### Task to complete
Go through the data below. Pull out every line that has the word "item".

### Records supplied
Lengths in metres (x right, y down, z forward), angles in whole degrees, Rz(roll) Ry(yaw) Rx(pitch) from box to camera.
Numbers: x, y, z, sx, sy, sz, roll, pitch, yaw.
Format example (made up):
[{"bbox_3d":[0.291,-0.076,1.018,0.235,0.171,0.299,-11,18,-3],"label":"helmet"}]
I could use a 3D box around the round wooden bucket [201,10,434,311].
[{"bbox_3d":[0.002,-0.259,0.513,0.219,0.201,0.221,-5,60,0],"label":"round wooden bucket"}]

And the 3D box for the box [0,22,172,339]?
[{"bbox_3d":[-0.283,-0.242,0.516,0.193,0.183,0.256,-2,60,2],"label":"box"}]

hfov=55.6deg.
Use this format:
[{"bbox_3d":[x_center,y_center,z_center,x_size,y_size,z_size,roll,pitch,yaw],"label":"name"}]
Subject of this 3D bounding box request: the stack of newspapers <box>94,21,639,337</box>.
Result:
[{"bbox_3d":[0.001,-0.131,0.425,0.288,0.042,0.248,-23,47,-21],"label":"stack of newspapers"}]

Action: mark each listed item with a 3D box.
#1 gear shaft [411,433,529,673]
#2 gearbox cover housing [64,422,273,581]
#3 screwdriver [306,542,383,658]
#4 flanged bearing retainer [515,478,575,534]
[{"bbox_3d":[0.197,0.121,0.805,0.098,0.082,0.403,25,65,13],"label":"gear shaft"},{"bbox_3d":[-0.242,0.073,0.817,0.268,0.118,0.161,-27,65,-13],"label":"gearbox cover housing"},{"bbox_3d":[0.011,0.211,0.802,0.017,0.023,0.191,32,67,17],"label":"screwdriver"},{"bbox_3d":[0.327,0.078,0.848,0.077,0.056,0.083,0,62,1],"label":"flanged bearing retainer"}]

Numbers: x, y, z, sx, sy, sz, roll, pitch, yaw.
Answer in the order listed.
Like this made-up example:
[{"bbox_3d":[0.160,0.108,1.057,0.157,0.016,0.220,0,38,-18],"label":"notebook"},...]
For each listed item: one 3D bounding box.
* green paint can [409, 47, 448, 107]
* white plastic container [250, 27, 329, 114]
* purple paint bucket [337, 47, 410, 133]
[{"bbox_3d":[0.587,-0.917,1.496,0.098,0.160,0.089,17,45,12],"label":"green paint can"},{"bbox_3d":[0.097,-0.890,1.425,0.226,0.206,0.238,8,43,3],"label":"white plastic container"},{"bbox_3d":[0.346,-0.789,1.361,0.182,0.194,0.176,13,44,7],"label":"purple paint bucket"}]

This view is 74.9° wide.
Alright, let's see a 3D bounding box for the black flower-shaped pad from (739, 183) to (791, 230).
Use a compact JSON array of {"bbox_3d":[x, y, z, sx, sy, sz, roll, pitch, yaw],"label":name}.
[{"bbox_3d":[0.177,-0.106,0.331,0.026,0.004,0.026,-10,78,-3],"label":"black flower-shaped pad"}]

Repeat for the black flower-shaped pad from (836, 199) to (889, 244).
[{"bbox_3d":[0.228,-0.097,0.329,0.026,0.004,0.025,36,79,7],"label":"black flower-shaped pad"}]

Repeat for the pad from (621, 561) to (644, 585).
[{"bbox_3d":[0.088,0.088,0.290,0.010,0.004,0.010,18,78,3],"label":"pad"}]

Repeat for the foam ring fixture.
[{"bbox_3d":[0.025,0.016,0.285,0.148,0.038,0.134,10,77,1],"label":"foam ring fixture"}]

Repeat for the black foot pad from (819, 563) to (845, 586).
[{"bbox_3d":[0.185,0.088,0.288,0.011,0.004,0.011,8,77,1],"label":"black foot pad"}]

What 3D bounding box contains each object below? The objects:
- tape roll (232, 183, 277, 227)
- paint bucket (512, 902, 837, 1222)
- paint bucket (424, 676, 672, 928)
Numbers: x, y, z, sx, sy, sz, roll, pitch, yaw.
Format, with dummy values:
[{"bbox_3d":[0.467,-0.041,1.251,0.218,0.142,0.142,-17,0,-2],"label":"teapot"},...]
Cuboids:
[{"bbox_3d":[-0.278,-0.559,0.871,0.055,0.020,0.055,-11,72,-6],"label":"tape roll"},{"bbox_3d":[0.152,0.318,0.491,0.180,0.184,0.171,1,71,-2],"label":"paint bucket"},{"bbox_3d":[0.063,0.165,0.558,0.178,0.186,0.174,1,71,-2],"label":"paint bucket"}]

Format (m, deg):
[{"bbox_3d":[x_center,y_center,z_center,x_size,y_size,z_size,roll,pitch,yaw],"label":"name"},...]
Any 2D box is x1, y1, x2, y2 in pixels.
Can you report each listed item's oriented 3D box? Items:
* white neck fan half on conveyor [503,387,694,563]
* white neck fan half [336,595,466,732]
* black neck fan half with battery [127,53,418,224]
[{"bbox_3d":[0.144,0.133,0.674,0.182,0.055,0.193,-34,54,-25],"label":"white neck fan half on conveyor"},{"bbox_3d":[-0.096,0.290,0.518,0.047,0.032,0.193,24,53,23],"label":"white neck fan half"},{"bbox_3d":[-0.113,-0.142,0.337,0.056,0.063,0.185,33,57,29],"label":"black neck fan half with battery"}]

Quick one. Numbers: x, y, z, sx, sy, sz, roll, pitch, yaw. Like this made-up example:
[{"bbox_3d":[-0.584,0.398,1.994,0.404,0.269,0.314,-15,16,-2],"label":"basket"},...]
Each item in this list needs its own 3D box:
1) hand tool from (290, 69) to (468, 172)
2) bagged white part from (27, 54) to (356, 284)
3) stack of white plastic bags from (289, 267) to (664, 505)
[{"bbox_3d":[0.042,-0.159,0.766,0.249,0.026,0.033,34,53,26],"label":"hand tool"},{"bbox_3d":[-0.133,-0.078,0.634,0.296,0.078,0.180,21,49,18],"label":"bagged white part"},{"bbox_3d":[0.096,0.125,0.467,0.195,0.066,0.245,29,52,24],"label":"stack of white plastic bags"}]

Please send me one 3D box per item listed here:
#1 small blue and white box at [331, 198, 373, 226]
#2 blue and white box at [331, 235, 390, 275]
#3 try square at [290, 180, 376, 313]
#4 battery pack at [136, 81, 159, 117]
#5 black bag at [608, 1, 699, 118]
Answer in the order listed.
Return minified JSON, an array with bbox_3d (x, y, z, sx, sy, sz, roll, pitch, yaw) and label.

### Answer box
Action: mark each listed item with a 3D box.
For each listed item: one 3D bounding box.
Can you report each listed item's oriented 3D box? Items:
Each item in this list needs its own 3D box:
Please send me one 3D box per item listed here:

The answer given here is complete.